How wrong he was. The Congress in Kashmir has always prided itself on being a party with a national character. Every decision it has taken in Kashmir has been to reinforce the linkage of Kashmir with India, making huge political mistakes in the process, like dismissing the Farooq Abdullah government, but supporting him so long as he entered into an arrangement with the Congress. So there is no way the Congress was going to forego the chance to have its own chief minister.

But Mufti can be forgiven for feeling betrayed. He felt he was doing such a good job, he really needn't have been replaced. For one thing, he appropriated the language that the militants used, converting that lexicon into something respectable mainstream politics could accept. The Hurriyat became pretty much irrelevant.

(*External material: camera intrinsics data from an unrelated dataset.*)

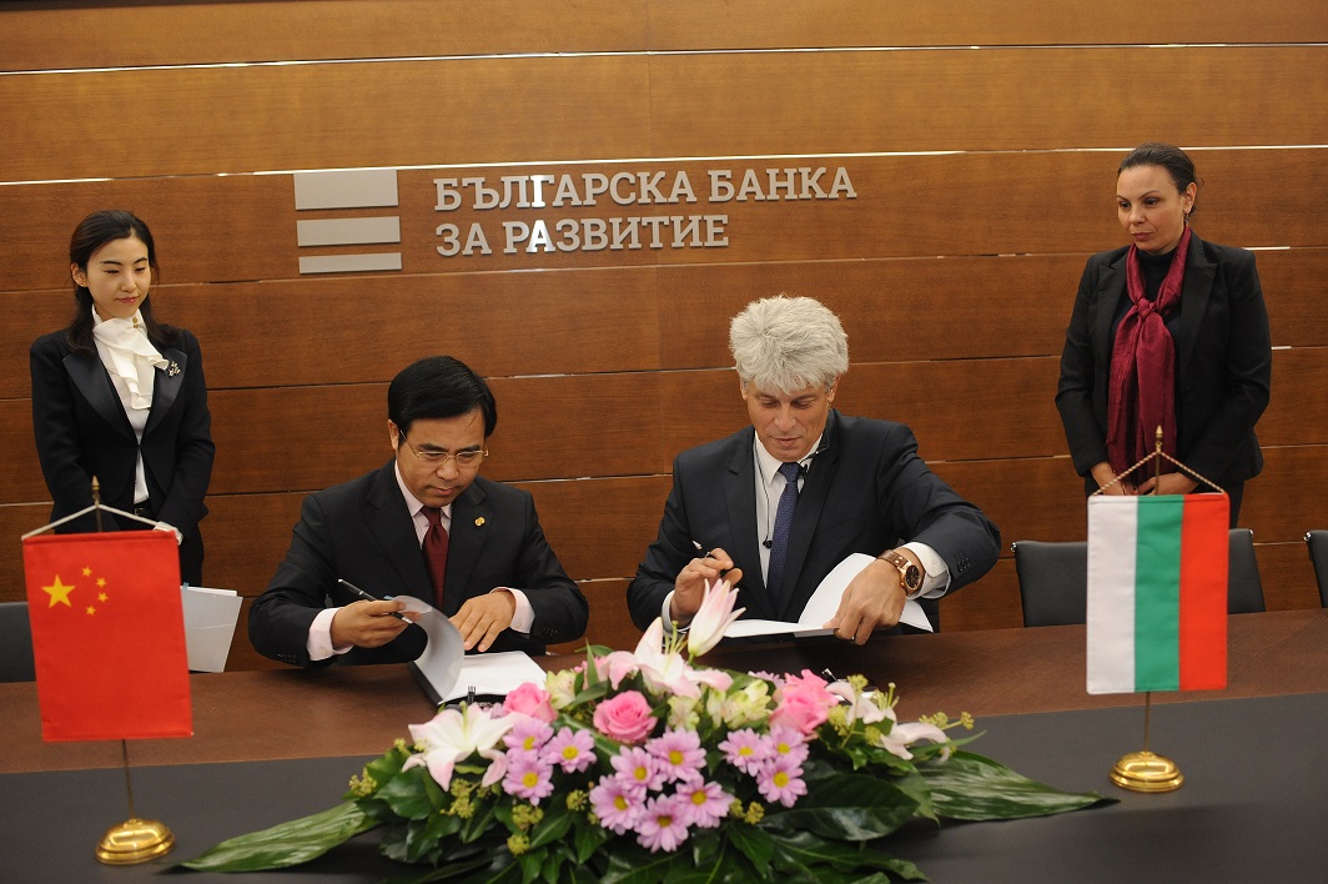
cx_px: 664
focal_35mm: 35
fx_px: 1290
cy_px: 442
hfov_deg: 54.5
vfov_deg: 37.8
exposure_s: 1/200
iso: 2000
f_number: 5
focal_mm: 35
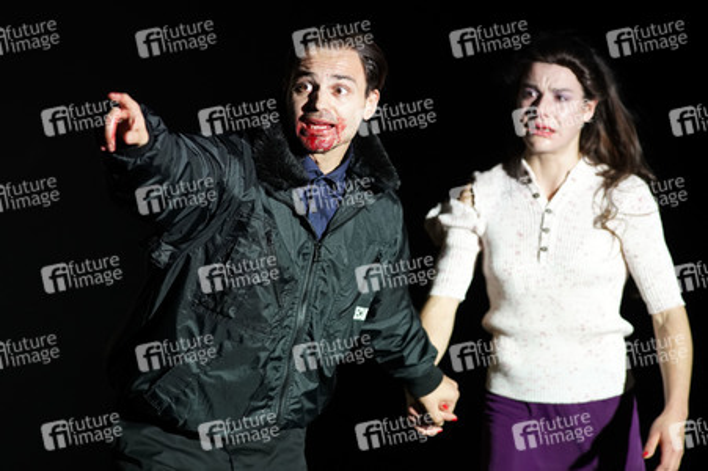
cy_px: 236
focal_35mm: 200
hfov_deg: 10.3
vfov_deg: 6.9
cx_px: 354
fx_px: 3930
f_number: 4
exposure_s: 1/200
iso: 3200
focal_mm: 200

For more than 50 years now, human rights groups, the Indian government, the army and security forces have been asking themselves what it is the Kashmiris want. What will it take to get them to feel they are Indians? Mufti felt he had the answer. The most important task was to bridge the gap between government and people.

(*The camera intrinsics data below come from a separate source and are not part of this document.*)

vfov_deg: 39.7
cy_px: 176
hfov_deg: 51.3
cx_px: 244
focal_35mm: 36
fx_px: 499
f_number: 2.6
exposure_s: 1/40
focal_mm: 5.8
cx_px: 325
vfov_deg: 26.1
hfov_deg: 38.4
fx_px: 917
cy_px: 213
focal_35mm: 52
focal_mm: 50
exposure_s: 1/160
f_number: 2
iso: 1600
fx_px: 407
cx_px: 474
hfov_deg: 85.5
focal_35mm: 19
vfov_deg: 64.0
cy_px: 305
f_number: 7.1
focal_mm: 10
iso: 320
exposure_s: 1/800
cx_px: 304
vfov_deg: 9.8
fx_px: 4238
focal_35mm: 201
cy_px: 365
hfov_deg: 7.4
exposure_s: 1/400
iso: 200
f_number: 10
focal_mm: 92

Although the earthquake acted as a punctuation mark on his efforts to rule as well as govern, the Mufti government did no better but no worse than any other state government in India. Visible corruption was down. Former revenue minister Hakim Yasin was charged with making some appointments from the back door. The government cancelled these appointments. Work on the railway line to Doda has been going on apace. You could argue that that has to do with the Centre, not Mufti. On the performance front, he might get five, lenient marking might earn him six.

But this is not what Mufti and his party are cut up about. The Congress Chief Minister Ghulam Nabi Azad has never contested any assembly or Lok Sabha election from Jammu and Kashmir. He was elected to the Rajya Sabha from the state during National Conference rule. Azad is considered close to the National Conference, particularly to the Abdullah family. That is probably why National Conference president Omar Abdullah congratulated him on the telephone after it became clear he would be the next chief minister.

Mufti's exit represents hope for the National Conference's return to the state politics. This is what is bothering Mufti. Defeating the Abdullahs was the sine qua non of his party and those who joined it. Its leaders felt his continuation as chief minister would have damaged them irreparably. In tripolar politics, if the Congress decides to flirt with the National Conference, whom will Mufti choose? That's the question to which he is seeking an answer now.

There is sometimes excessive politics. Elections in Kashmir are due in 2007. The Congress will be in power in the state and will have a natural incumbency factor working against it. Will it continue its relationship with Mufti? Or will Mufti himself choose to opt out? The coming months will signal the direction he is going to take. Politics in Kashmir needs to be watched carefully in 2006.